Restaurant operators with strong online reviews are seeing the biggest gains and surprisingly, these reviews often have nothing to do with service, but the integrity of the product itself. The cost of delivery is usually around five to six dollars, but this had no significance compared to the quality of the food. Even breakfast delivery is gaining momentum, as these services are being used across all meal periods.

From an operations standpoint it sounds like a no-brainer, a way to increase revenue is with less labor. While there is less front of house service involved and you don’t need vehicles, drivers or insurance of your own, there are still expenses and liabilities that should be considered. Each third party is different and their fees and contractual obligations are not uniform. It is very important that any relationship you are entering into with these delivery services include a contractual agreement that protects you from being considered a mutual employer, but what you really need to pay attention to is the payment terms and delivery fees. These fees, which are negotiable no matter what they tell you, fall between 15-25% of revenue. For most operators that is the margin for the food cost and while we look at these fees as expenses, it is still something to think about. Most companies will deposit your revenue share into your bank account weekly, and it’s up to you to look at your statements and reconcile those deposits against sales, minus the fees. This can add up to a lot of work if you are dealing with multiple third-party delivery companies.
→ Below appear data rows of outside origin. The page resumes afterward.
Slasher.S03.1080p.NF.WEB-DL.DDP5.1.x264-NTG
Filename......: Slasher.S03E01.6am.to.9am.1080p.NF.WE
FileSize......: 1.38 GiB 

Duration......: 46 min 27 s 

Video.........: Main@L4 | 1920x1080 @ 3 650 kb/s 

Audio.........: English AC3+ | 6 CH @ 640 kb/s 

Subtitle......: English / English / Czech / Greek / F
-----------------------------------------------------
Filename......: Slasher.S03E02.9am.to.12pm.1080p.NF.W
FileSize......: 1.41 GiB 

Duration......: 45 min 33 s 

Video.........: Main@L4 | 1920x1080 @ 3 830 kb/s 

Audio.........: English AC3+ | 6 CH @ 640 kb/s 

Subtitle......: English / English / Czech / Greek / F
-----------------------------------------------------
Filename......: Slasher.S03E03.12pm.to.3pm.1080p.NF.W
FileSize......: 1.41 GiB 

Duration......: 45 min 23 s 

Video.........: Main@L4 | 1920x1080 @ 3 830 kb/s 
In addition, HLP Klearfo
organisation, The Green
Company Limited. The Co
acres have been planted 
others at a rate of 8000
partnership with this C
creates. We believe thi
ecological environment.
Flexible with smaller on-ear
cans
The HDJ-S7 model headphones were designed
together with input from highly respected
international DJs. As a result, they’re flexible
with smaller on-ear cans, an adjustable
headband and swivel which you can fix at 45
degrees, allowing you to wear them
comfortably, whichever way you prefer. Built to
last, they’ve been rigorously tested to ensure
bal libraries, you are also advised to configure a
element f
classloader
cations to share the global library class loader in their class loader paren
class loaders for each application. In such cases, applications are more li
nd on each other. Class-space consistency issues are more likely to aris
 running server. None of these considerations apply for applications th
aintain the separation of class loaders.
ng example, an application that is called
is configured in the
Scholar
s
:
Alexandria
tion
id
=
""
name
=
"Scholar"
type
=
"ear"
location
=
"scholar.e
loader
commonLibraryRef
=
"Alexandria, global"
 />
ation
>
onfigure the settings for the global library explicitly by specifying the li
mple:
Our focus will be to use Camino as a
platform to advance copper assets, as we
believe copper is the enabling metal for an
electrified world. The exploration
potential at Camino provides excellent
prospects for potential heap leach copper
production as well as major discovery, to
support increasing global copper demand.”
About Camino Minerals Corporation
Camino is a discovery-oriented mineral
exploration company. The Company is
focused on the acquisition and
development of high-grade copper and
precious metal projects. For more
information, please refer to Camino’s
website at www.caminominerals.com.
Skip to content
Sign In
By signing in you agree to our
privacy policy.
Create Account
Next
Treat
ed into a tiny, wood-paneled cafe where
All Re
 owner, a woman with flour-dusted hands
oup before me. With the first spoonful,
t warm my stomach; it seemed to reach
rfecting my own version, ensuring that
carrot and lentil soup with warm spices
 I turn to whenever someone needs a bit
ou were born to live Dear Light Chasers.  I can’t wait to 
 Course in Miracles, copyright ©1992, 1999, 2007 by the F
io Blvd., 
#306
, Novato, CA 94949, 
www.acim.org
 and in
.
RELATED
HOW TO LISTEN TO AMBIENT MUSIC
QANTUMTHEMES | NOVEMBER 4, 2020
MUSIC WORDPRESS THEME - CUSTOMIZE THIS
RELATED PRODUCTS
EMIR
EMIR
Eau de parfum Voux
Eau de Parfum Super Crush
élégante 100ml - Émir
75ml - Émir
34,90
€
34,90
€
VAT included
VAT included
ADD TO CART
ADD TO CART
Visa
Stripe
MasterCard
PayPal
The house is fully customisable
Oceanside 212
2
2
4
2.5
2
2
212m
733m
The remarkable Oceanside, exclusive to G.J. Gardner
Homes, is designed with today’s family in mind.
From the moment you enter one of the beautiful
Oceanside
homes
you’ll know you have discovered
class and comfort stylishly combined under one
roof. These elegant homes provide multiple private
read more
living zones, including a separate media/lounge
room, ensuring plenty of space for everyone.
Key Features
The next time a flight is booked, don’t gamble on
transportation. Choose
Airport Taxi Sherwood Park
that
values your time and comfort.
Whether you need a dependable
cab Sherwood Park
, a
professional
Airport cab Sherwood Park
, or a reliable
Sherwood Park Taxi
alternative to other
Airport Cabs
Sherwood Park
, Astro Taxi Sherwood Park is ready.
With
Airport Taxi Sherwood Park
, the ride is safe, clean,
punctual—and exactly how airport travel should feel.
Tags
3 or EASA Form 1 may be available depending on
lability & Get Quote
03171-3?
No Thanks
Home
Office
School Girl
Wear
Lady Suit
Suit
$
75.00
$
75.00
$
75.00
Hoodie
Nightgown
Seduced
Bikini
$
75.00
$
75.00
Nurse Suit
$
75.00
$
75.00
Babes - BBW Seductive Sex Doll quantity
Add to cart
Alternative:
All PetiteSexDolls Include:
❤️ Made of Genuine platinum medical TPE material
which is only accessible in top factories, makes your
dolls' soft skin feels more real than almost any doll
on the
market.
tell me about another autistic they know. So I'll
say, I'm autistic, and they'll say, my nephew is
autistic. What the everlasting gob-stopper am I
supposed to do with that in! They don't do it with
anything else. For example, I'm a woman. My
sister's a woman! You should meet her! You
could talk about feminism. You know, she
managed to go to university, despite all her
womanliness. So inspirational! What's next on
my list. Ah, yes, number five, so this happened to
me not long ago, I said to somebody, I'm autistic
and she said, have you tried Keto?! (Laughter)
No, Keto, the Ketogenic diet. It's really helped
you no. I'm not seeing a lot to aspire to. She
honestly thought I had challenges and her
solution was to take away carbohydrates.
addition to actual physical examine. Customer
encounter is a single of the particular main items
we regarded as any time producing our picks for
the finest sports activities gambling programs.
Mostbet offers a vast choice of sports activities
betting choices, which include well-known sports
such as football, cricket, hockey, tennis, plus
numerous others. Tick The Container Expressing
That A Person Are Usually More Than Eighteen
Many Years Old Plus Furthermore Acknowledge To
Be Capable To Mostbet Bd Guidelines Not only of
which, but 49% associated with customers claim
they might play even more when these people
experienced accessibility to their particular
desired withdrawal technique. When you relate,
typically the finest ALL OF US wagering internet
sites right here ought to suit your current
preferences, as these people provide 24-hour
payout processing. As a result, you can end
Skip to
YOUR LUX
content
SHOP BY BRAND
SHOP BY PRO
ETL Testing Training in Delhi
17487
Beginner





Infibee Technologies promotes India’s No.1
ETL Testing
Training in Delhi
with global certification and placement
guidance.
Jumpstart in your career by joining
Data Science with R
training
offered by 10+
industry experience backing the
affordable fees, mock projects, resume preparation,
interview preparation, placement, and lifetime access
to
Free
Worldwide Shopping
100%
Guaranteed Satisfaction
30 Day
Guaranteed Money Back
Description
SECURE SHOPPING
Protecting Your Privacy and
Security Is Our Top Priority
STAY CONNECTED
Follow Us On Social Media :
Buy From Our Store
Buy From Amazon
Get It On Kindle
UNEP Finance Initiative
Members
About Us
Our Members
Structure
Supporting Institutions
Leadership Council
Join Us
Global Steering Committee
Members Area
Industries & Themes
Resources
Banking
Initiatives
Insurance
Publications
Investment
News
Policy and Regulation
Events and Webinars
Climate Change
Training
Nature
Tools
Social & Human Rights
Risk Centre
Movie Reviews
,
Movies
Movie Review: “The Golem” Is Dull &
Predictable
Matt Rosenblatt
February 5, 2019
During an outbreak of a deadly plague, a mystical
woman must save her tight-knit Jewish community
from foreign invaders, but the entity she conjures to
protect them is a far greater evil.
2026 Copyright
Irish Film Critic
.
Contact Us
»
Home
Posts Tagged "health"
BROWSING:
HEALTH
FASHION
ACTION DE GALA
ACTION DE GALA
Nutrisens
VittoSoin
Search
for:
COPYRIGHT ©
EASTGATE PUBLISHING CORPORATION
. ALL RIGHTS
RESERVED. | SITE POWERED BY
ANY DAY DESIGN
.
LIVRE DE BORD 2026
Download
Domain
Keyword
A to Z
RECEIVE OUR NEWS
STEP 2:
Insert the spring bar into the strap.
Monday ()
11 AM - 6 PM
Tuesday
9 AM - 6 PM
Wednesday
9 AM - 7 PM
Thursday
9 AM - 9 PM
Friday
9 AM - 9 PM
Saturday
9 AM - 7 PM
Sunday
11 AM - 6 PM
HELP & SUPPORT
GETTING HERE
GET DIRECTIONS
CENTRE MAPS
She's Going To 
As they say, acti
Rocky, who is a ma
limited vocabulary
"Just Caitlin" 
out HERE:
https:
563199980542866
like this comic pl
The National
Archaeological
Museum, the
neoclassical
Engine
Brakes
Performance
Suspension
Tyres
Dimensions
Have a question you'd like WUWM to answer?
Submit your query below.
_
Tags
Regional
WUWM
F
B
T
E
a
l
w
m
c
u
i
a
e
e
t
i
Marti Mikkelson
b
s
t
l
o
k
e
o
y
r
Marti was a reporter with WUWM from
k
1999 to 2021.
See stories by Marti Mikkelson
The final piece to consider is culture, is delivery a fit for yours? With the recent recession and economic uncertainty, many upscale, full-service restaurants have opted into these services. But, you can’t put a thirty dollar restaurant plate into a Styrofoam container and hope for the best. It’s important to consider which menu items are going to travel well while maintaining their integrity. Keep in mind that you don’t have to make your entire menu available for delivery. Show the same consideration when choosing your packaging, as it says more about your culture than you think.

Operationally, it is also important to consider how these orders are going to be processed. The majority of these services rely on a tablet pre-loaded with software to receive the orders. These are then rung into your point of sale system and tendered to a corresponding AR account to be reconciled, all of which is time-consuming; however, we are starting to see some of these third parties integrate with POS platforms to automate this process. This is absolutely the way to go and should weigh heavily on the decision of who to partner with. Do you really want seven tablets sitting behind your front desk?

If delivery service is a fit for your culture and operation, now is the time to consider taking advantage if you haven’t already, as your competitors most certainly have.